José Guerreiro, président de l'IPMA, a souligné que cet effort n'a de sens que s'il profite directement aux communautés. À cette fin, et en partenariat avec l'Associação Nacional de Municípios Portugueses(ANMP, Association nationale des municipalités portugaises), l'IPMA vise à intégrer ses systèmes dans les réseaux locaux où les municipalités sont désireuses et capables d'investir dans des capacités de prévision améliorées.

Le nouveau partenariat, officialisé par un protocole, favorisera la collaboration entre l'IPMA et l'ANMP en matière de partage et de normalisation des données météorologiques, géophysiques et climatologiques. Les deux entités ont souligné la fréquence croissante des phénomènes météorologiques extrêmes et l'augmentation de la vulnérabilité au Portugal, ce qui renforce la nécessité pour les municipalités d'accéder à un système de surveillance structuré et intégré.
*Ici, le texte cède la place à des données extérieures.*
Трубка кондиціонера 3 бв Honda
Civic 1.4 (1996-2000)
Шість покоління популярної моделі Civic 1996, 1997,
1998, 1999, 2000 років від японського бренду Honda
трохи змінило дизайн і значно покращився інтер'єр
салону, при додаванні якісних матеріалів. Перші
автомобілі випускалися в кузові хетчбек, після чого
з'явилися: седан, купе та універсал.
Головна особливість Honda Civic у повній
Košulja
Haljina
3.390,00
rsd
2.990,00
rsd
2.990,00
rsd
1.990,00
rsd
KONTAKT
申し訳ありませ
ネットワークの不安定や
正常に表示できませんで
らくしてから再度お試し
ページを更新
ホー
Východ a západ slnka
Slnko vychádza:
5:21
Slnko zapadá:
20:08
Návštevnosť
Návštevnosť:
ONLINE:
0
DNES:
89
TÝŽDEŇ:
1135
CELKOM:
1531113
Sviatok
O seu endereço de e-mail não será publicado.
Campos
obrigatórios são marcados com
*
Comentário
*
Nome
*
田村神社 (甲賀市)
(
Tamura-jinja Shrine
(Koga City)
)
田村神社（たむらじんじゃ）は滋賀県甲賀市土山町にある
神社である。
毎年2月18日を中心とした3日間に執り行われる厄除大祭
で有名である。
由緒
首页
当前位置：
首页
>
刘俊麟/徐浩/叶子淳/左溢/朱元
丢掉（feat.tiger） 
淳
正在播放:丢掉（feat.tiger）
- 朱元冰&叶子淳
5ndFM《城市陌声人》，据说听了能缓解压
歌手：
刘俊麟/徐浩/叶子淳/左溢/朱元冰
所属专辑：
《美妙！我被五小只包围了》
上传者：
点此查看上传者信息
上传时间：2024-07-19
Grâce à un investissement de 10 millions d'euros provenant du Plan de relance et de résilience (PRR), l'IPMA a amélioré la prévision des vagues de chaleur, des vagues de froid et d'autres événements extrêmes, contribuant ainsi à mieux protéger les vies et les biens.

M. Guerreiro a également souligné le lancement d'un nouveau bulletin agroclimatique, qui offre des prévisions pour diverses cultures, telles que le maïs, les céréales, le raisin et les paysages de montado. Les agriculteurs peuvent désormais recevoir des alertes personnalisées sur leur téléphone portable en cas de risques tels que le gel, la grêle ou les coups de soleil, en fonction du type de culture et de la saison, ce qui leur permet de disposer d'informations météorologiques très localisées.

La présidente de l'ANMP, Luísa Salgueiro, s'est félicitée de l'extension des capacités et de la possibilité pour les municipalités de bénéficier de ces données avancées. Elle a souligné l'importance d'utiliser ces outils de manière proactive, notamment parce que les collectivités locales sont confrontées à des défis croissants liés au changement climatique.


Le protocole est valable pour un an et sera automatiquement renouvelé, marquant une étape clé vers une meilleure préparation locale et une meilleure résilience au changement climatique.